§ Exercise aim
The answer must consist of each line below that contains the string "výrobkov".
═══ Input data
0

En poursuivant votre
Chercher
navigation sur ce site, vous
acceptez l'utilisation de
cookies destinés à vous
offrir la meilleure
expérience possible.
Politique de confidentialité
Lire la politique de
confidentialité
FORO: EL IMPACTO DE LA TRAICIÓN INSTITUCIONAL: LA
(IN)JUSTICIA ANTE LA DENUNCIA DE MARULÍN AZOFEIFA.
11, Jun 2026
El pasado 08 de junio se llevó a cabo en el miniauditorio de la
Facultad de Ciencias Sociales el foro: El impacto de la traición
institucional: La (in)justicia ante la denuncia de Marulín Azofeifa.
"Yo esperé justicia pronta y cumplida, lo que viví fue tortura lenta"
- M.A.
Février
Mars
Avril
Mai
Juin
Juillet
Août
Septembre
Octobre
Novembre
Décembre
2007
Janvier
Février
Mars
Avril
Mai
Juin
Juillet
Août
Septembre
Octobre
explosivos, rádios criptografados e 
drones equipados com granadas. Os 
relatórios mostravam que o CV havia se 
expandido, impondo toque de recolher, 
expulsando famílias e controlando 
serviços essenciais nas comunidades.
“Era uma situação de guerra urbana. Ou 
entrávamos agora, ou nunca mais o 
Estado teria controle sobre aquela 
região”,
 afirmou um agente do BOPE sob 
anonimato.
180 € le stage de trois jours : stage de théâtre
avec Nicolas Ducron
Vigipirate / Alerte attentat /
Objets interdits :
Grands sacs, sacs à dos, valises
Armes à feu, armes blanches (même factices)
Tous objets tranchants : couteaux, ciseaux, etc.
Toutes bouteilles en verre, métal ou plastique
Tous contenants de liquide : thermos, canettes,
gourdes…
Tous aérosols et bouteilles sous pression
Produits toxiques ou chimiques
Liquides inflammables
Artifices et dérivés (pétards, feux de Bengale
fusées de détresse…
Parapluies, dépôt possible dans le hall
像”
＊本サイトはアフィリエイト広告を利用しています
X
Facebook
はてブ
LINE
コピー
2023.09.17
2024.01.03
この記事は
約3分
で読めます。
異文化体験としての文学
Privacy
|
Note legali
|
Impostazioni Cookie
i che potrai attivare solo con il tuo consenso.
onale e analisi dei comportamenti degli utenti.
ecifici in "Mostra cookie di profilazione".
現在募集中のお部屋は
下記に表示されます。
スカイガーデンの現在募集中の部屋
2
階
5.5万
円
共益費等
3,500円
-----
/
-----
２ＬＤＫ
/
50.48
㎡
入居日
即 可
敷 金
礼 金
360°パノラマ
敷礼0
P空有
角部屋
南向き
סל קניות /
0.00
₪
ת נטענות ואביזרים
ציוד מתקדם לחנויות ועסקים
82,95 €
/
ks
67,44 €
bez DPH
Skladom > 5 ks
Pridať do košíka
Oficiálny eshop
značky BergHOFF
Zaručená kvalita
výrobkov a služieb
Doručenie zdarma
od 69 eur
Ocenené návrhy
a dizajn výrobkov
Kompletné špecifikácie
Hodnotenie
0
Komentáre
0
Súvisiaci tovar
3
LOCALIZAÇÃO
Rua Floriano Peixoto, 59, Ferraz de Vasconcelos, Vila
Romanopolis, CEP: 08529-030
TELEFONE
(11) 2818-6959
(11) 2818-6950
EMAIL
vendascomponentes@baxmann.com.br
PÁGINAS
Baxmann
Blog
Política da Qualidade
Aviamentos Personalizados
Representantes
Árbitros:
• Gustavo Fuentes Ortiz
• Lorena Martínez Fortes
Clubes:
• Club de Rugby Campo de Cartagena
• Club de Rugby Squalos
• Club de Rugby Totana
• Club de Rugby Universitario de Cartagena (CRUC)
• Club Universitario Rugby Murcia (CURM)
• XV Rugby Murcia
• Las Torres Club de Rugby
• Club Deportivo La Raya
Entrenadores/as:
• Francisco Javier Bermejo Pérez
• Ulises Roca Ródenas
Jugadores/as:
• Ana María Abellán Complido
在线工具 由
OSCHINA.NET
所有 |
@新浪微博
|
══════
§ Response box
výrobkov a služieb
a dizajn výrobkov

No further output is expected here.